去年のベストライブは、静岡のFESTIVAL de FRUE 2019、2日目の19時から始まった。


20年ほど前、tom zéのこのCDで初めて聞いた時の衝撃と書くと、大げさだが、新しい世界の広がりへの期待感と、幸福感があった。


そういう体験はそうそうない。それが起こるのは謂わゆる名盤に拠るとは限らない。例えばJoan GilbertStan Getzのライブ盤「Getz au go go」、Tom W aitsの「土曜の夜」この2つはジャケットを知らなかった。カセットテープである。


田舎の中坊には情報もなかった。前者はヨーロッパ、フランス的な洗練(こういう言葉しか思いつかない)だったし後者はジャズだった。どちらもワクワクさせるものがあった。


tom zéの「FABRICATION DEFECT」は特別だ。アナログで買い直した。デヴィッド・バーンが自身の運営レーベルLUAKA BOPから、1998年にリリース。寄せ集められた録音は多分60年代、70年代。アナログ再発は2016





エバーグリーン、だと思う。この楽想をある時代の中に位置付けることは、それを理解したことにならない。セロニアスモンクにも感じるどこまでもポストなモダン。そういえばモンクの「Brilliant Corners」も新しかった。

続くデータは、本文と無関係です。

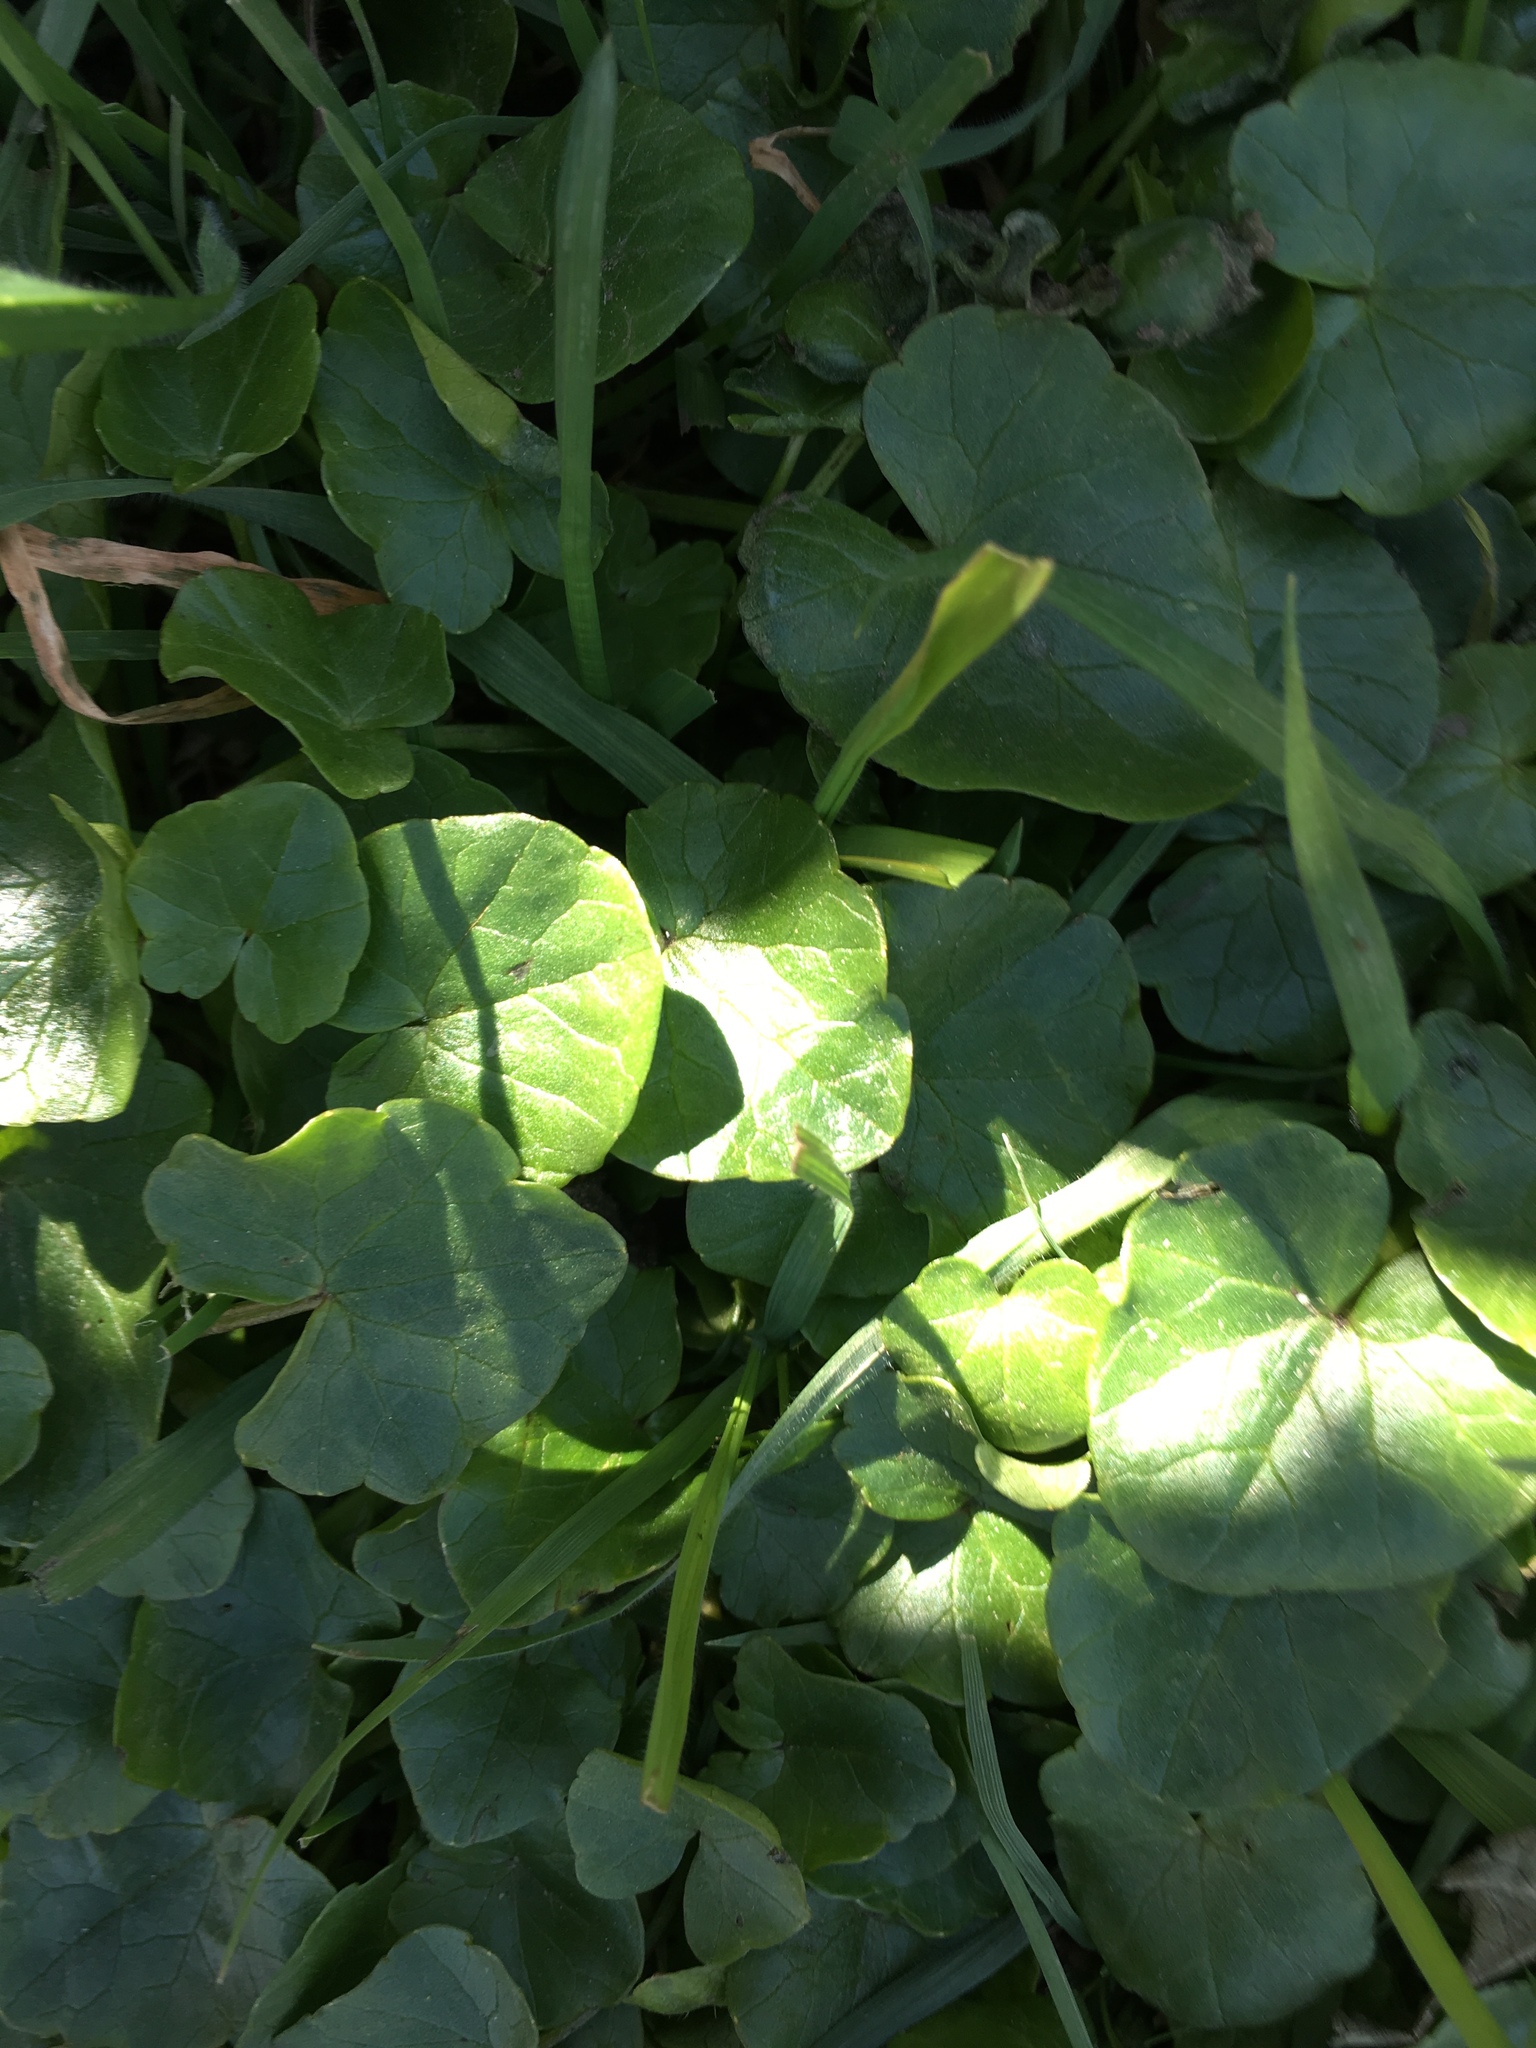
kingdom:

ライブは字幕が出た。ブラジルで1964年から始まった軍事政権を批判するが、決して一途にならず、諧謔や、エロや、退屈がまぶされている。


別に、まぶされてるわけでもないか。一途とは、誰かが誰かを真似た言葉だったりする。腹の底から言葉を集めればこうなる。ただ今を歌っている。

トロピカリアの伝説ではなく現役歌手。アルバムも出続けている。





食事を大事にし、毎朝ヨガや太極拳を取り入れたオリエンタル体操を、晩には、妻と本を音読する。川端康成や、村上春樹、三島由紀夫も本棚にある。音楽は完全な没入とリラックスを指す。そんなひとらしい。腹は底までいたって健康だ。83歳。